Transferring millions of files from one server to another

rsync performance scp file-transfer

18,097

Solution 1

As you say, use rsync:

rsync -azP /var/www/html/txt/ username@ip-address:/var/www/html/txt

The options are:

-a : enables archive mode, which preserves symbolic links and works recursively
-z : compress the data transfer to minimise network usage
-P : to display a progress bar and enables you to resume partial transfers

As @aim says in his answer, make sure you have a trailing / on the source directory (on both is fine too).

More info from the man page

Solution 2

Just use rsync over ssh!

rsync -av username@ip:/var/www/html/txt /var/www/html/

From the man page:

-a, --archive : This is equivalent to -rlptgoD. It is a quick way of saying you want recursion and want to preserve almost everything (with -H being a notable omission). The only exception to the above equivalence is when --files-from is specified, in which case -r is not implied.

-v, --verbose : This option increases the amount of information you are given during the transfer.
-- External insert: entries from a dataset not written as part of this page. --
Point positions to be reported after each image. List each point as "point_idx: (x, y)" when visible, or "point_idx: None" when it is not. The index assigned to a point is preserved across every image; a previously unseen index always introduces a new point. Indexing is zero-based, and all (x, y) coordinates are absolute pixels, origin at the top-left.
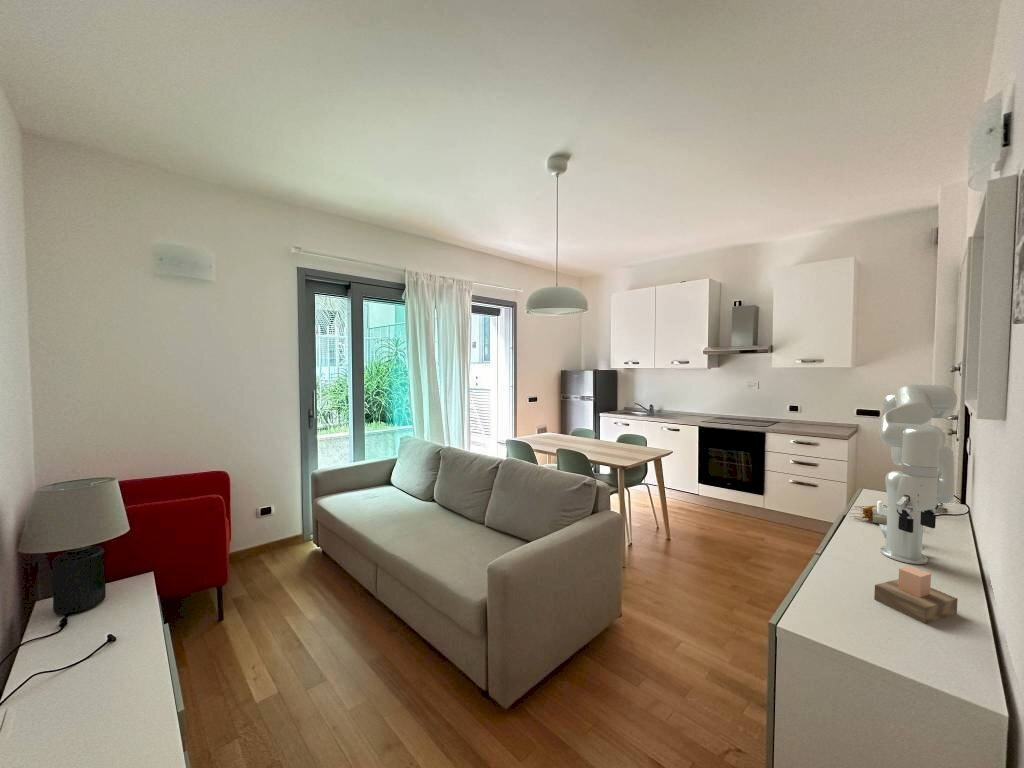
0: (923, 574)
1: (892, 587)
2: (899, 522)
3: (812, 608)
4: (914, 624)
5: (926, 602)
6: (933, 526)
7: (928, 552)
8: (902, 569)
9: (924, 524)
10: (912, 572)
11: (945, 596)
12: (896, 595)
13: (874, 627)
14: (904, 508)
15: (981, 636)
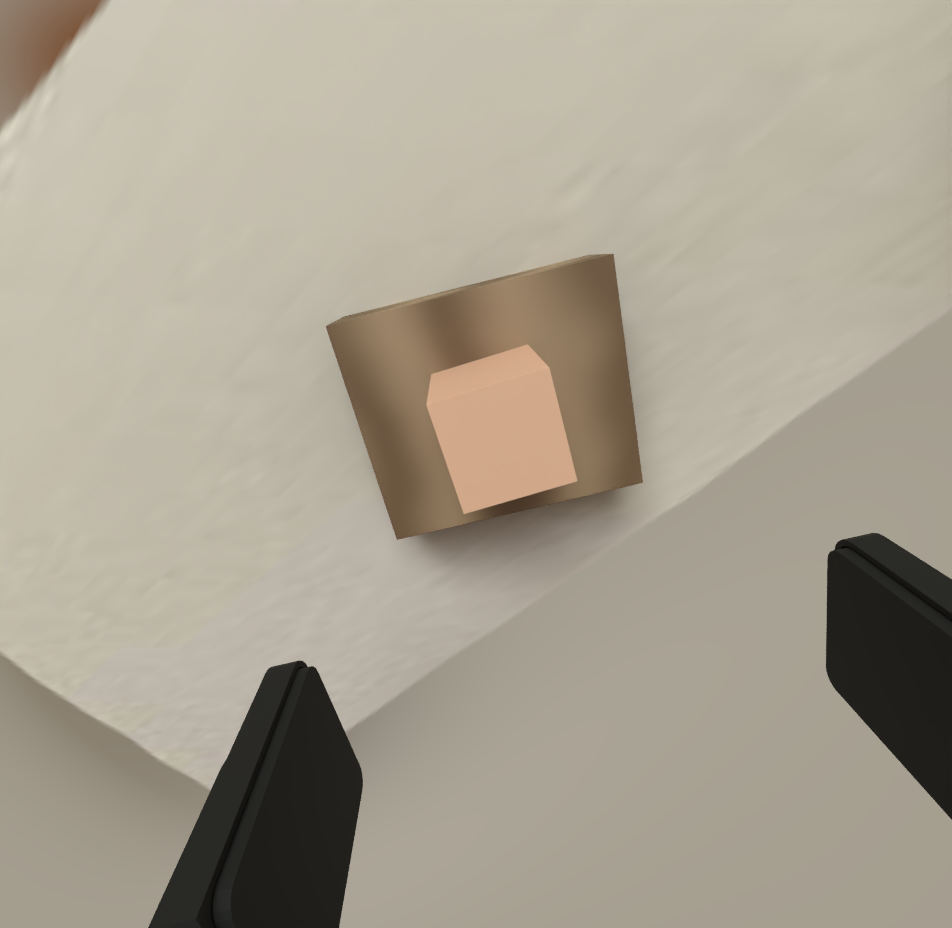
0: (515, 487)
1: (408, 361)
2: (233, 770)
3: None
4: (355, 505)
5: (447, 502)
6: (850, 703)
7: None
8: (441, 416)
9: (841, 606)
10: (467, 460)
11: (604, 462)
12: (362, 429)
13: (164, 513)
14: None
15: (540, 579)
By default, rsync works silently. A single -v will give you information about what files are being transferred and a brief summary at the end. Two -v options will give you information on what files are being skipped and slightly more information at the end. More than two -v options should only be used if you are debugging rsync.

Note how did I use slashes at the end of the folders - it's important.

Solution 3

Use lftp, its much faster than rsync and its best for mirroring websites (many small files). It can also transfer in parallel using multiple connections:

lftp -u username,password sftp://ip-address -e 'mirror --only-newer --no-dereference --parallel=5 /remote/path/ /destination/;quit'

If one connection breaks it will reconnect and continue. If you break the transfer it will skip existing files and continue.

http://lftp.yar.ru/

18,097

yuli chika

Updated on September 18, 2022

Comments

yuli chika over 1 year
I have two servers. One of them has 15 million text files (about 40 GB). I am trying to transfer them to another server. I considered zipping them and transferring the archive, but I realized that this is not a good idea.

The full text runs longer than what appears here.